I have a UTF-8 string in my Ruby code. Due to limitations I want to convert the UTF-8 characters in that string to either their escaped equivalents (such as \u23
) or simply convert the whole string to UCS-2. I need to explicitly do this to export the data to a file
I tried to do the following in IRB:
my_string = '7.0mΩ'
my_string.encoding
my_string.encode!(Encode::UCS_2BE)
my_string.encoding
The output of that is:
=> "7.0mΩ"
=> #<Encoding::UTF-8>
=> "7.0m\u2126"
=> #<Encoding::UTF-16BE>
This seemed to work fine (I got "ohm" as 2126) until I was reading data out of an array (in Rails):
data.each_with_index do |entry, idx|
puts "#{idx} !! #{entry['title']} !! #{entry['value']} !! #{entry['value'].encode!(Encoding::UCS_2BE)}"
end
That results in the error:
incompatible character encodings: UTF-8 and UTF-16BE
I then tried to write a basic file conversion routine:
File.open(target, 'w', encoding: Encoding::UCS_2BE) do |file|
File.open(source, 'r', encoding: Encoding::UTF_8).each_line do |line|
output.puts(line)
end
end
This resulted in all kinds of weird characters in the file.
Not sure what is going wrong.
Is there a better way to approach this problem of converting UTF-8 data to UCS-2 in Ruby?
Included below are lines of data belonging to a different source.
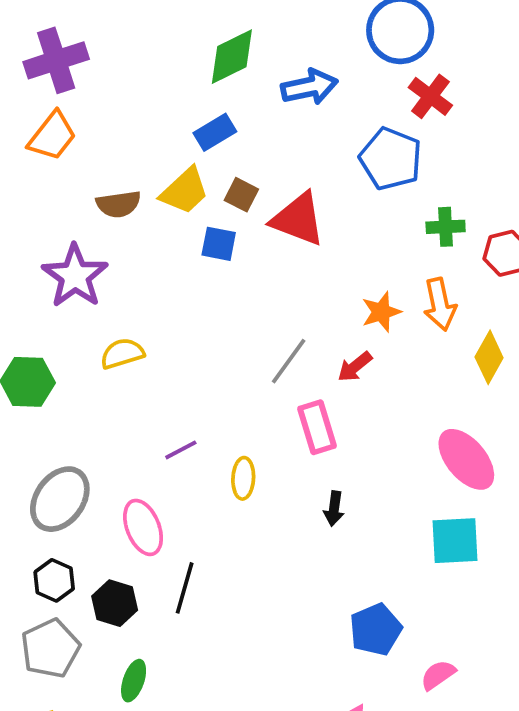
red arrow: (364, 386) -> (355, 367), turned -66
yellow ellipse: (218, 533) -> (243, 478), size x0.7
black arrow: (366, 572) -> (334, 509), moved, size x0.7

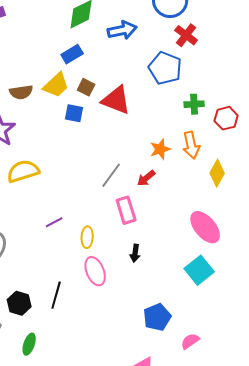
yellow semicircle: (122, 353) -> (23, 171), size x1.4
pink ellipse: (143, 527) -> (95, 271), moved
cyan square: (455, 541) -> (199, 270), turned -36

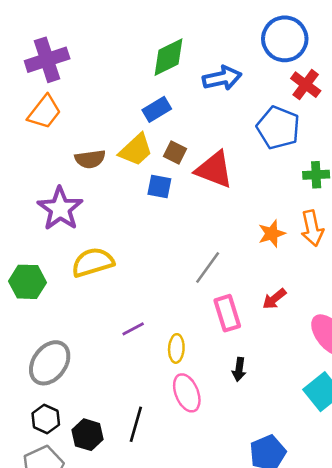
red arrow: (146, 178) -> (274, 299), moved

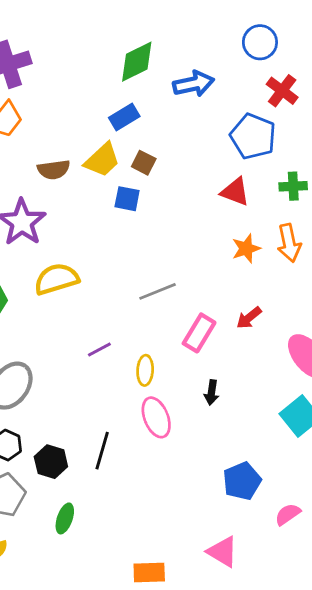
blue circle: (285, 39) -> (260, 42), size x0.7
red triangle: (214, 170) -> (235, 192), moved, size x0.7
gray line: (208, 267) -> (158, 291), moved, turned 32
pink rectangle: (227, 313) -> (199, 333), turned 48

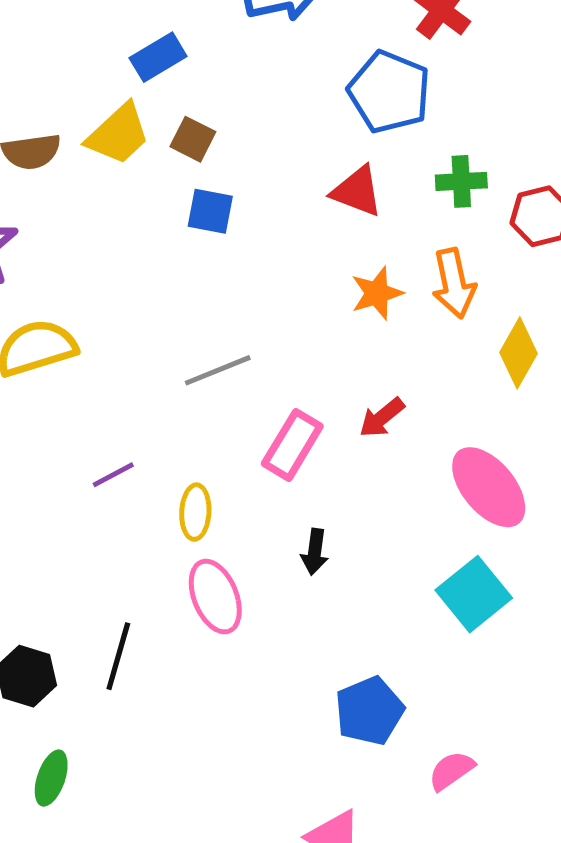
blue square: (127, 199) -> (210, 211), moved

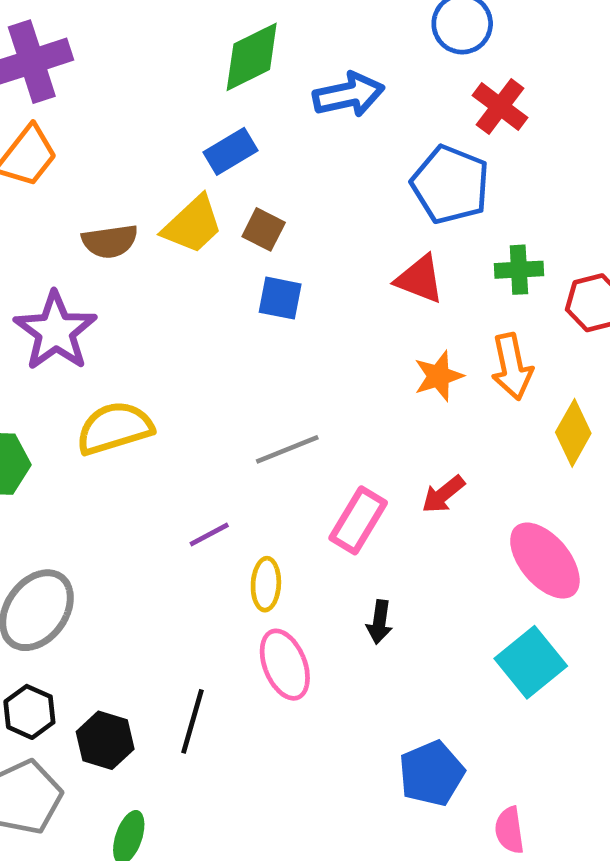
purple line: (113, 475) -> (209, 535), moved
pink semicircle: (451, 771) -> (509, 830), turned -63

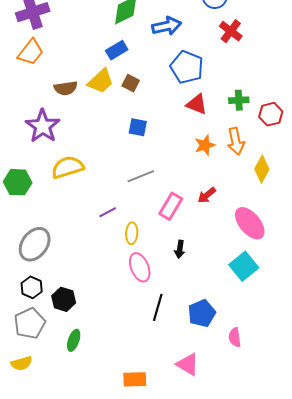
blue pentagon: (450, 185) -> (187, 67), moved
blue square: (280, 298) -> (138, 127), moved
black line: (193, 721) -> (158, 307), moved

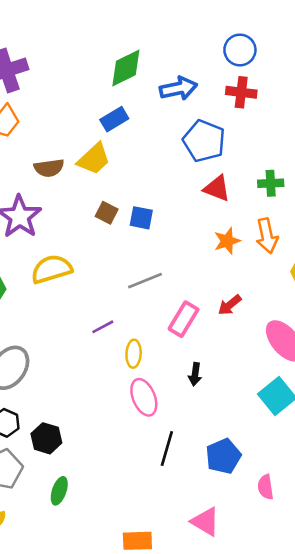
red cross: (231, 31) -> (241, 92), moved, turned -30
brown square: (131, 83) -> (107, 213), moved

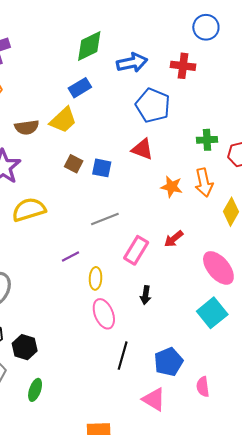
blue circle: (240, 50) -> (206, 27), moved
red triangle: (217, 188) -> (142, 149), moved
orange star: (227, 241) -> (172, 187), turned 30
pink triangle: (205, 522) -> (154, 399), moved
I really wouldn't mind this actually being changed in the string to \u2126
as a literal part of the string rather than the actual value.
Help!
Temporary Workaround
I monkey-patched this to do what I want. It's not very elegant, but it does the job (and yes, I know it's not pretty... it's just a hack to get what I need):
def hacky_encode
encoded = self
unless encoded.ascii_only?
encoded = scan(/./).map do |char|
char.ascii_only? ? char : char.unpack('U*').map { |i| '\\u' + i.to_s(16).rjust(4, '0') }
end.join
end
encoed
end
Which can be used:
"7.0mΩ".hacky_encode